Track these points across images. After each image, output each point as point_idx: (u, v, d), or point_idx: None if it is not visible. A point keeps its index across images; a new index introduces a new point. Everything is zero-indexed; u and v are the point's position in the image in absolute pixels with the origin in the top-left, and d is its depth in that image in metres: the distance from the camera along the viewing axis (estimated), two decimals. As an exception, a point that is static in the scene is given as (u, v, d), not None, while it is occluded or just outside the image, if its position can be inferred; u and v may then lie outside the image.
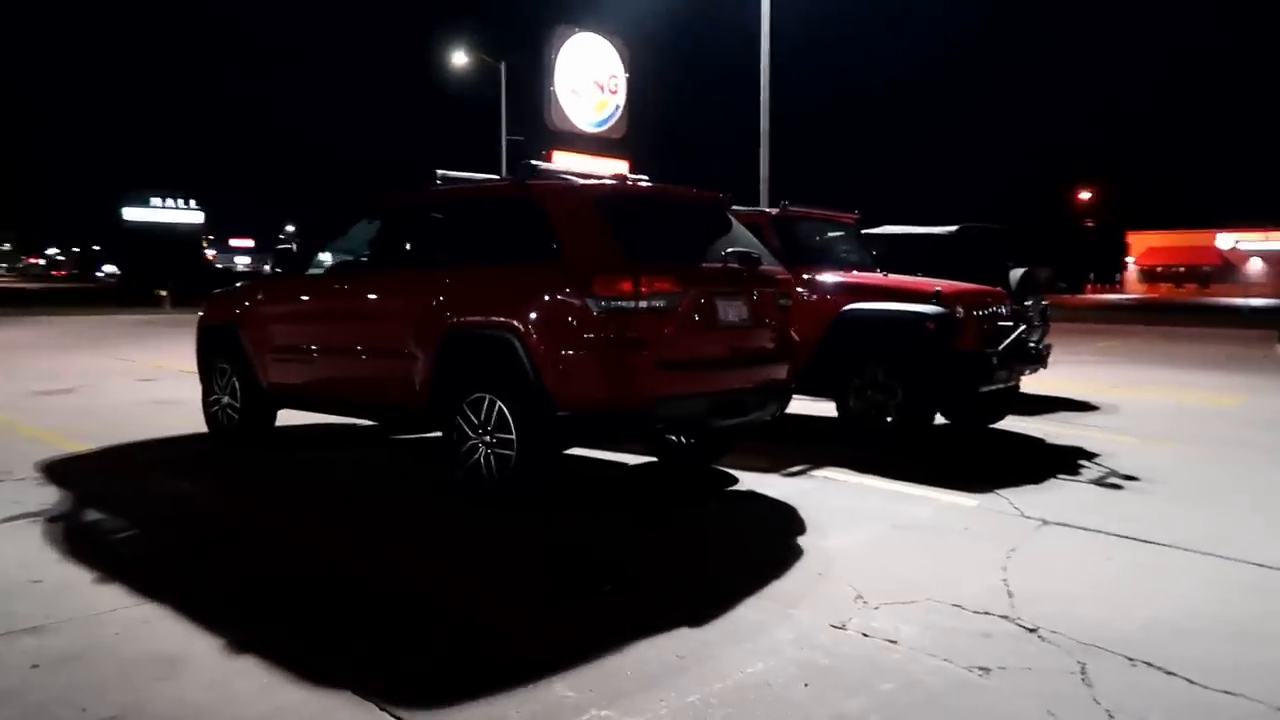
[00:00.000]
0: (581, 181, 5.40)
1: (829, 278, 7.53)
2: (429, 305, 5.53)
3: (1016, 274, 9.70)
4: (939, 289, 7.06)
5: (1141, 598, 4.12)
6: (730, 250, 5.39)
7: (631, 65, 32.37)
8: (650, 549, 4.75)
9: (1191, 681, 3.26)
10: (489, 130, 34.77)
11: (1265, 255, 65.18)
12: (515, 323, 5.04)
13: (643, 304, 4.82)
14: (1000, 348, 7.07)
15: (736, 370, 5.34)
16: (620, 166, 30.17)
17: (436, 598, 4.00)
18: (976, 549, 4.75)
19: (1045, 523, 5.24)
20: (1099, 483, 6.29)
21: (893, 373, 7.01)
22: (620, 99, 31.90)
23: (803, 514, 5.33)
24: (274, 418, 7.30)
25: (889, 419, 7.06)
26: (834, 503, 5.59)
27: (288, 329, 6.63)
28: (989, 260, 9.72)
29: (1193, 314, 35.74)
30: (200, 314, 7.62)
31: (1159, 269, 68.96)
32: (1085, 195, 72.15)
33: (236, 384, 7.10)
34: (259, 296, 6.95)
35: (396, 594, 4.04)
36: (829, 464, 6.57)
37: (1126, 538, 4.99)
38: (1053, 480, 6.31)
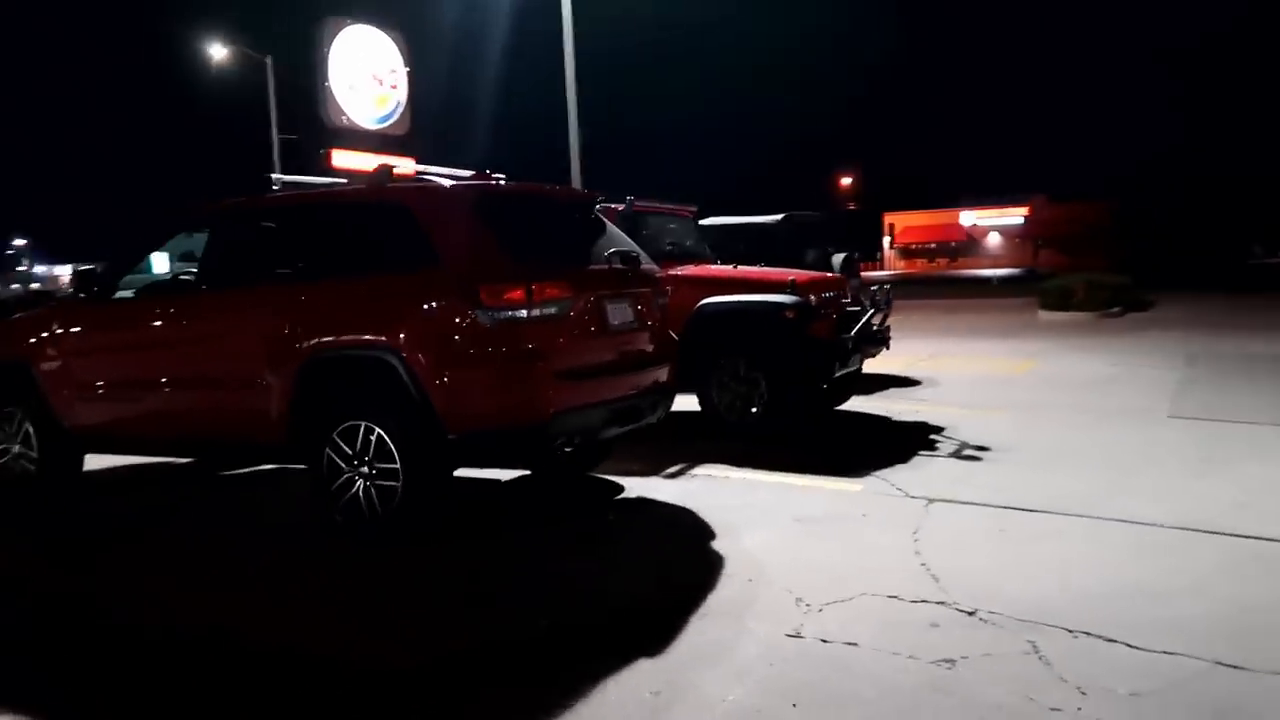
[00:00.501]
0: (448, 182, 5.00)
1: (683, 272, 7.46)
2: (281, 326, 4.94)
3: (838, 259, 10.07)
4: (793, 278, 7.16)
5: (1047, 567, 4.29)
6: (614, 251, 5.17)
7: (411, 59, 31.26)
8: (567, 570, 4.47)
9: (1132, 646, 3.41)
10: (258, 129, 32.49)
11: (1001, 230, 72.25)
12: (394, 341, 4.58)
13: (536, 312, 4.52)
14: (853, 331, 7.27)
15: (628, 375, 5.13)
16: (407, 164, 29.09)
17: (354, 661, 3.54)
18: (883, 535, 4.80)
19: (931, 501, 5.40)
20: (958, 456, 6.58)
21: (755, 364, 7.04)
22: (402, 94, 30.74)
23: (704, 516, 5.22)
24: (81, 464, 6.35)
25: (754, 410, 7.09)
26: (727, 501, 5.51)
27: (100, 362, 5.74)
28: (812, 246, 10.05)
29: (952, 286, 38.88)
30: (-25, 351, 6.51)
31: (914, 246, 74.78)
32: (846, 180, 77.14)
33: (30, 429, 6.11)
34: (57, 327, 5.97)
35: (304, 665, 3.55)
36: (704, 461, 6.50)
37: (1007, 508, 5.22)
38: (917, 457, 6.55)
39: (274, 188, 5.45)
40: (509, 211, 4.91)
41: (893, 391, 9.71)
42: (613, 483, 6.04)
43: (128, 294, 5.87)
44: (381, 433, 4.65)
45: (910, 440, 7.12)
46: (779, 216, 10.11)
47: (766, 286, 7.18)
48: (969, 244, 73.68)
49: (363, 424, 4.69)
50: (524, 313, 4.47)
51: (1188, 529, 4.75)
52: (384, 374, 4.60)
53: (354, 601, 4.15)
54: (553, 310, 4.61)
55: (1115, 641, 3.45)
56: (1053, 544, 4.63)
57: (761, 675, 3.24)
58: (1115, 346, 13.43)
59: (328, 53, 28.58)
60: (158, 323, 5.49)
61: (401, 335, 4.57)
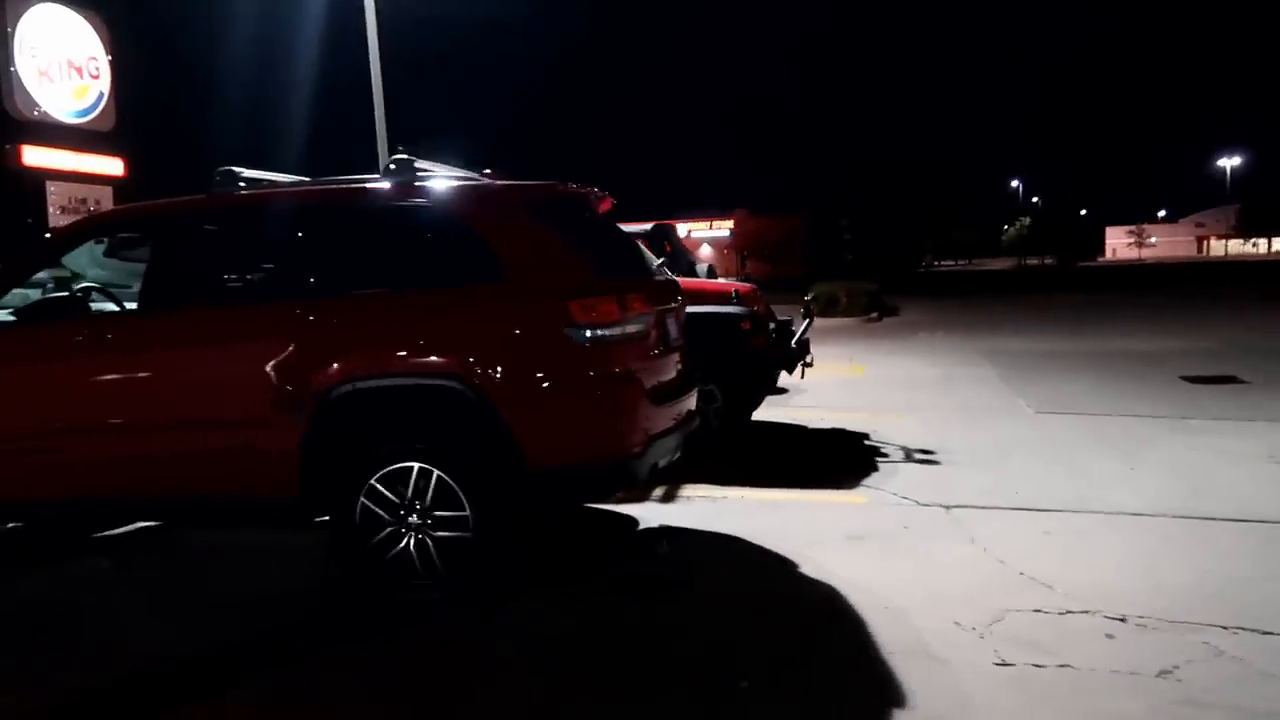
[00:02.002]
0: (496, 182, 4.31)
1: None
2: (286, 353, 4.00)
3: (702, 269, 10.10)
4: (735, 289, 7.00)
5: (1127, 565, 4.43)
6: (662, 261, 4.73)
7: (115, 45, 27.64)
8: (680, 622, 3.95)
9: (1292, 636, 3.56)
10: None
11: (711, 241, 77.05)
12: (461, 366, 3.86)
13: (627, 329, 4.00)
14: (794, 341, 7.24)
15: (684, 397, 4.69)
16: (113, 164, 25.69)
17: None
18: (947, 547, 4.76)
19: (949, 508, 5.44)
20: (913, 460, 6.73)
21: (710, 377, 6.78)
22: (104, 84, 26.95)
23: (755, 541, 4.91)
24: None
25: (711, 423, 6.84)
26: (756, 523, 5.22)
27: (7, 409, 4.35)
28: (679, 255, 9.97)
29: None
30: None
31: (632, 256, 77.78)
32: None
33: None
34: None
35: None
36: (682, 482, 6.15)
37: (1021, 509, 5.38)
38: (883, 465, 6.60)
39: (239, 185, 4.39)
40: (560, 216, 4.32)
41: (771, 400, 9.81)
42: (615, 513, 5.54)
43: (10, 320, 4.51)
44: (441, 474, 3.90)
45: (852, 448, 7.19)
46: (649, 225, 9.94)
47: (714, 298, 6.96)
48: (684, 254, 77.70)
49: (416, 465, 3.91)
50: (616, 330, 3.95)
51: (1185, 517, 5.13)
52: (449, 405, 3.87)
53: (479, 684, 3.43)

■ ■ ■ ■ ■ ■ ■

## What you should do:
No pictures belong in the copy. Repeat the listing above exactly.

## Answer to this exercise:
Track these points across images. After each image, output each point as point_idx: (u, v, d), or point_idx: None if it is not visible. A point keeps its index across images; a new index introduces a new point. Everything is zero-indexed; u and v are the point's position in the image in absolute pixels with the origin in the top-left, and d is its depth in that image in metres: the distance from the camera along the viewing axis (estimated), two decimals. As an exception, a point that is static in the scene is given as (u, v, d), not None, while it is occluded or just outside the image, if its position can be inferred; u and v may then lie outside the image.
[00:00.000]
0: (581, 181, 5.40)
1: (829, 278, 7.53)
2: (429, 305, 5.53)
3: (1016, 274, 9.70)
4: (939, 289, 7.06)
5: (1141, 598, 4.12)
6: (730, 250, 5.39)
7: (631, 65, 32.37)
8: (650, 549, 4.75)
9: (1191, 681, 3.26)
10: (489, 130, 34.77)
11: (1265, 255, 65.18)
12: (515, 323, 5.04)
13: (643, 304, 4.82)
14: (1000, 348, 7.07)
15: (736, 370, 5.34)
16: (620, 166, 30.17)
17: (436, 598, 4.00)
18: (976, 549, 4.75)
19: (1045, 523, 5.24)
20: (1099, 483, 6.29)
21: (893, 373, 7.01)
22: (620, 99, 31.90)
23: (803, 514, 5.33)
24: (274, 418, 7.30)
25: (889, 419, 7.06)
26: (834, 503, 5.59)
27: (288, 329, 6.63)
28: (989, 260, 9.72)
29: (1193, 314, 35.74)
30: (200, 314, 7.62)
31: (1159, 269, 68.96)
32: (1085, 195, 72.15)
33: (236, 384, 7.10)
34: (259, 296, 6.95)
35: (396, 594, 4.04)
36: (829, 464, 6.57)
37: (1126, 538, 4.99)
38: (1053, 480, 6.31)
[00:00.501]
0: (448, 182, 5.00)
1: (683, 272, 7.46)
2: (281, 326, 4.94)
3: (838, 259, 10.07)
4: (793, 278, 7.16)
5: (1047, 567, 4.29)
6: (614, 251, 5.17)
7: (411, 59, 31.26)
8: (567, 570, 4.47)
9: (1132, 646, 3.41)
10: (258, 129, 32.49)
11: (1001, 230, 72.25)
12: (394, 341, 4.58)
13: (536, 312, 4.52)
14: (853, 331, 7.27)
15: (628, 375, 5.13)
16: (407, 164, 29.09)
17: (354, 661, 3.54)
18: (883, 535, 4.80)
19: (931, 501, 5.40)
20: (958, 456, 6.58)
21: (755, 364, 7.04)
22: (402, 94, 30.74)
23: (704, 516, 5.22)
24: (81, 464, 6.35)
25: (754, 410, 7.09)
26: (727, 501, 5.51)
27: (100, 362, 5.74)
28: (812, 246, 10.05)
29: (952, 286, 38.88)
30: (-25, 351, 6.51)
31: (914, 246, 74.78)
32: (846, 180, 77.14)
33: (30, 429, 6.11)
34: (57, 327, 5.97)
35: (304, 665, 3.55)
36: (704, 461, 6.50)
37: (1007, 508, 5.22)
38: (917, 457, 6.55)
39: (274, 188, 5.45)
40: (509, 211, 4.91)
41: (893, 391, 9.71)
42: (613, 483, 6.04)
43: (128, 294, 5.87)
44: (381, 433, 4.65)
45: (910, 440, 7.12)
46: (779, 216, 10.11)
47: (766, 286, 7.18)
48: (969, 244, 73.68)
49: (363, 424, 4.69)
50: (524, 313, 4.47)
51: (1188, 529, 4.75)
52: (384, 374, 4.60)
53: (354, 601, 4.15)
54: (553, 310, 4.61)
55: (1115, 641, 3.45)
56: (1053, 544, 4.63)
57: (761, 675, 3.24)
58: (1115, 346, 13.43)
59: (328, 53, 28.58)
60: (158, 323, 5.49)
61: (401, 335, 4.57)
[00:02.002]
0: (496, 182, 4.31)
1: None
2: (286, 353, 4.00)
3: (702, 269, 10.10)
4: (735, 289, 7.00)
5: (1127, 565, 4.43)
6: (662, 261, 4.73)
7: (115, 45, 27.64)
8: (680, 622, 3.95)
9: (1292, 636, 3.56)
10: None
11: (711, 241, 77.05)
12: (461, 366, 3.86)
13: (627, 329, 4.00)
14: (794, 341, 7.24)
15: (684, 397, 4.69)
16: (113, 164, 25.69)
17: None
18: (947, 547, 4.76)
19: (949, 508, 5.44)
20: (913, 460, 6.73)
21: (710, 377, 6.78)
22: (104, 84, 26.95)
23: (755, 541, 4.91)
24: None
25: (711, 423, 6.84)
26: (756, 523, 5.22)
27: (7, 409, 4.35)
28: (679, 255, 9.97)
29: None
30: None
31: (632, 256, 77.78)
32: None
33: None
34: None
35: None
36: (682, 482, 6.15)
37: (1021, 509, 5.38)
38: (883, 465, 6.60)
39: (239, 185, 4.39)
40: (560, 216, 4.32)
41: (771, 400, 9.81)
42: (615, 513, 5.54)
43: (10, 320, 4.51)
44: (441, 474, 3.90)
45: (852, 448, 7.19)
46: (649, 225, 9.94)
47: (714, 298, 6.96)
48: (684, 254, 77.70)
49: (416, 465, 3.91)
50: (616, 330, 3.95)
51: (1185, 517, 5.13)
52: (449, 405, 3.87)
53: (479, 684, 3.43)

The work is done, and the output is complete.